Jolly. Ay, at London: there your country gentlemen are good company; where to be seen with them is a kind of credit. I come to a mercer's shop in your coach: Boy, call your master: he comes bare; I whisper him, Do you know the Constants and the Sads of Norfolk? Yes, yes, he replies, and strokes his beard. They are good men, cry I. Yes, yes. No more; cut me off three suits of satin. He does it, and in the delivery whispers, Will these be bound? Pish! drive on, coachman; speak with me to-morrow.

Con. And what then?

Jolly. What then? why, come again next day.

Sad. And what if the country gentleman will not be bound?

Jolly. Then he must fight.

Sad. I would I had known that, before I had signed your bond: I would have set my sword sooner than my seal to it.

Jolly. Why, if thou repent, there's no harm done: fight rather than pay it.
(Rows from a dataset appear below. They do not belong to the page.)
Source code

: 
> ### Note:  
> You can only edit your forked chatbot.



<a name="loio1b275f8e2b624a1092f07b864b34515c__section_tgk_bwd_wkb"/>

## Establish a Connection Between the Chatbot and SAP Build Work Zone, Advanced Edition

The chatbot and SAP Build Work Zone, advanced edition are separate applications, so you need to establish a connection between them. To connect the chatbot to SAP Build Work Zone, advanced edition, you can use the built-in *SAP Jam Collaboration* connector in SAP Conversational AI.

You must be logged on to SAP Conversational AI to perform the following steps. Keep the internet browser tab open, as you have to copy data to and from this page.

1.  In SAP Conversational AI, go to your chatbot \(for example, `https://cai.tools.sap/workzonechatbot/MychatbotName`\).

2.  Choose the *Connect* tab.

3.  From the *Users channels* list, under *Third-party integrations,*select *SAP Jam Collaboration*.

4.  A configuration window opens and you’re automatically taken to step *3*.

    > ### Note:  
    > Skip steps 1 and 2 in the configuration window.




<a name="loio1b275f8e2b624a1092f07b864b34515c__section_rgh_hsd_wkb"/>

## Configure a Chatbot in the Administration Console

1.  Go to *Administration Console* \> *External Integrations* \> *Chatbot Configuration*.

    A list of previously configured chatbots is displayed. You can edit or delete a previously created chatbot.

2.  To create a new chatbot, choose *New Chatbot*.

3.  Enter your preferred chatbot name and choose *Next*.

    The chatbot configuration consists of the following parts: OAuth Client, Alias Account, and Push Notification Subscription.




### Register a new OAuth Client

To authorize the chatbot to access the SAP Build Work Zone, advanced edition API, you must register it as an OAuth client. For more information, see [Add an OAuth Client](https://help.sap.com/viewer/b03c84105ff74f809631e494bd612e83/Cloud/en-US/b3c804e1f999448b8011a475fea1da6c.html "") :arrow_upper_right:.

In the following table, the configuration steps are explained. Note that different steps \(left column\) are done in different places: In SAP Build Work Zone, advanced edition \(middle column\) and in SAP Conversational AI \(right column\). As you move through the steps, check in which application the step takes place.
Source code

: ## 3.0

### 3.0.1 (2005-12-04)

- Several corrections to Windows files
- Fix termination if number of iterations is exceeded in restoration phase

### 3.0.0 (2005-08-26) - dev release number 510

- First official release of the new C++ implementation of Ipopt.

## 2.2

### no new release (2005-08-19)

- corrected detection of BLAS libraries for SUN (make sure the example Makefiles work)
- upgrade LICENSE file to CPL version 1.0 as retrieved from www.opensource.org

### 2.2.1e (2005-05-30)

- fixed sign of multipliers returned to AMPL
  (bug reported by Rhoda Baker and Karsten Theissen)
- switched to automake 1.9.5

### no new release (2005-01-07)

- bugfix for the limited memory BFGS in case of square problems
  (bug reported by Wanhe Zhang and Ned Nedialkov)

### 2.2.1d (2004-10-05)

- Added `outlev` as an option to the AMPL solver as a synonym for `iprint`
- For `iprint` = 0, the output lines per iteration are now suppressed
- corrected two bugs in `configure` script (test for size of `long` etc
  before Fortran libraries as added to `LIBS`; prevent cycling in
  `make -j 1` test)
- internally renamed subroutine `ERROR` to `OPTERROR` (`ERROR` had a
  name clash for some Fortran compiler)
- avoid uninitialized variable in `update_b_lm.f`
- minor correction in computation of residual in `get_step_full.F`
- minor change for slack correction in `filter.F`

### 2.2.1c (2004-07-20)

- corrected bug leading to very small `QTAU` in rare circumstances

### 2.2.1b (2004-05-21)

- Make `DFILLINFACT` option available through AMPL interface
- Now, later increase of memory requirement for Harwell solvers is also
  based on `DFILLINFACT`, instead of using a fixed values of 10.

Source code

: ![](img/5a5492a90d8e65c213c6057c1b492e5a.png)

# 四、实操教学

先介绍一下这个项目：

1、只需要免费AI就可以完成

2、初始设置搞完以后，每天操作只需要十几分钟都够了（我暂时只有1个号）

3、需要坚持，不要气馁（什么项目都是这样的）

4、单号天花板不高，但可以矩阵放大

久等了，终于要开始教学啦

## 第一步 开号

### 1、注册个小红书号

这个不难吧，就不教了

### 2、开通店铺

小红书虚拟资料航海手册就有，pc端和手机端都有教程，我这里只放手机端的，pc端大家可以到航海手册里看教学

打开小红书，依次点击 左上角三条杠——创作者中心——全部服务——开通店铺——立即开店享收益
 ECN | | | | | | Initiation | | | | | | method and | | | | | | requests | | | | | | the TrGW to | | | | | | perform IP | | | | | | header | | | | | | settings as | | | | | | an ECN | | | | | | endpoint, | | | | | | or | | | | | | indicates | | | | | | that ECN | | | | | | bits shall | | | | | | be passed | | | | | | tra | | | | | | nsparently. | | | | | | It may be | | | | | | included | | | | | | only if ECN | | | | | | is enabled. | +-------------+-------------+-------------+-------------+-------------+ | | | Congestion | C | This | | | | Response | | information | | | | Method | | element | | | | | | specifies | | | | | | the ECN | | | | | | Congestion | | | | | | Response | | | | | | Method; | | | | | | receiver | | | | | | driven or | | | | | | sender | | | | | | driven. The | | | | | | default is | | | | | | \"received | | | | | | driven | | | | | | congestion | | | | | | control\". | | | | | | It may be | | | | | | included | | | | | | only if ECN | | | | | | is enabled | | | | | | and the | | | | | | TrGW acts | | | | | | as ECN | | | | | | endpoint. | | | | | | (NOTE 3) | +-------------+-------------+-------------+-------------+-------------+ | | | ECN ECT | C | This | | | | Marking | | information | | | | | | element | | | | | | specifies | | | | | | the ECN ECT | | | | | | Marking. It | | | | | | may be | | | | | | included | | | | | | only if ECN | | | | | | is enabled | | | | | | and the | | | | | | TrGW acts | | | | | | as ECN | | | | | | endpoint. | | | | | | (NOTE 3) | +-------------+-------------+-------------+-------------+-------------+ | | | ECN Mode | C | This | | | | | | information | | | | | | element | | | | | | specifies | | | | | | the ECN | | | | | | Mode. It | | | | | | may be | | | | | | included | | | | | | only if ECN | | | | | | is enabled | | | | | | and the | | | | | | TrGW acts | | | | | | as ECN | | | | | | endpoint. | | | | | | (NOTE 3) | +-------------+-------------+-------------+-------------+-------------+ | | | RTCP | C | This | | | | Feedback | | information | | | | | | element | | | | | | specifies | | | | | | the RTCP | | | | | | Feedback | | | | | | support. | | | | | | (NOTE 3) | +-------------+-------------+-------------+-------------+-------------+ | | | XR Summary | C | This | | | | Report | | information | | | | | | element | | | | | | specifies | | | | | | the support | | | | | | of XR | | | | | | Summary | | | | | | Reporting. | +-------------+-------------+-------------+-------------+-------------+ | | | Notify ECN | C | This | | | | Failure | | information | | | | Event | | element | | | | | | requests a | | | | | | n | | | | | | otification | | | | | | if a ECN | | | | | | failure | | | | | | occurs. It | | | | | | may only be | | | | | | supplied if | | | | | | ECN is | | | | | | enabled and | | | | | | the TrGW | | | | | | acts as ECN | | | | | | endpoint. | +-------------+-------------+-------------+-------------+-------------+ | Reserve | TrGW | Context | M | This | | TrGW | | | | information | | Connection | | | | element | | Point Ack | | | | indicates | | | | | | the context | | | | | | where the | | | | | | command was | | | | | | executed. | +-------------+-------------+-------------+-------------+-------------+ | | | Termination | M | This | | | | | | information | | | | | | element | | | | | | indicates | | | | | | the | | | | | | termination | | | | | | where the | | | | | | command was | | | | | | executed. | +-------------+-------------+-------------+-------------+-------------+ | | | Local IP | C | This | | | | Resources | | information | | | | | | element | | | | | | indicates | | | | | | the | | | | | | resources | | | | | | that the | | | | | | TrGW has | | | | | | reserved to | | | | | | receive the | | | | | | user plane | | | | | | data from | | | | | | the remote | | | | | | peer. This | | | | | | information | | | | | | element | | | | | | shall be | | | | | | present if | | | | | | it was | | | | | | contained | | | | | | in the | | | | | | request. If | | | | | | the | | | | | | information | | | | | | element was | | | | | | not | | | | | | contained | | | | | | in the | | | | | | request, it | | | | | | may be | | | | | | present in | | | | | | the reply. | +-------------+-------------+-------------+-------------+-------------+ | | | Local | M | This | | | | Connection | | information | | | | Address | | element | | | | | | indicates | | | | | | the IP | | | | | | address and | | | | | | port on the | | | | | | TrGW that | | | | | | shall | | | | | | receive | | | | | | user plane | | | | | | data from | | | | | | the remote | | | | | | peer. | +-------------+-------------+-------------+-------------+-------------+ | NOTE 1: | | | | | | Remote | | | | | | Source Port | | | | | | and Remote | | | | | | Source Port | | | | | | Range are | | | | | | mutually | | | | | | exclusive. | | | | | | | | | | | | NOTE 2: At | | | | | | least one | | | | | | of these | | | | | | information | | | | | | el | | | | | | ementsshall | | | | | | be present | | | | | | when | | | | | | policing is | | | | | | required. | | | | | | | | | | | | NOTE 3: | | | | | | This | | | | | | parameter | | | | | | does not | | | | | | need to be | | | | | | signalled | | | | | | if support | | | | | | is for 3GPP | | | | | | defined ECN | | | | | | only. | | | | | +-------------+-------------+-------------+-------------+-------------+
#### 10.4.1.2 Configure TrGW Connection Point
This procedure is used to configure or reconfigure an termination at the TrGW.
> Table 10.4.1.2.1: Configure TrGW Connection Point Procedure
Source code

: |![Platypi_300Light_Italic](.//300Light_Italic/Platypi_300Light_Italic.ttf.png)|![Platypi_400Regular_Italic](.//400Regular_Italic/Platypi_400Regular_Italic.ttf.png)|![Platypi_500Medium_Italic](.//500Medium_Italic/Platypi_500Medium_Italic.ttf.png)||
Sad. Why, do you think I dare not fight?

Jolly. Yes, but I think thou hast more wit than to fight with me; for if I kill thee, 'tis a fortune to me, and others will sign in fear: and if thou shouldst kill me, anybody that knows us would swear 'twere very strange, and cry, There's God's just judgment now upon that lewd youth, and thou procur'st his hangman's place at the rate of thy estate.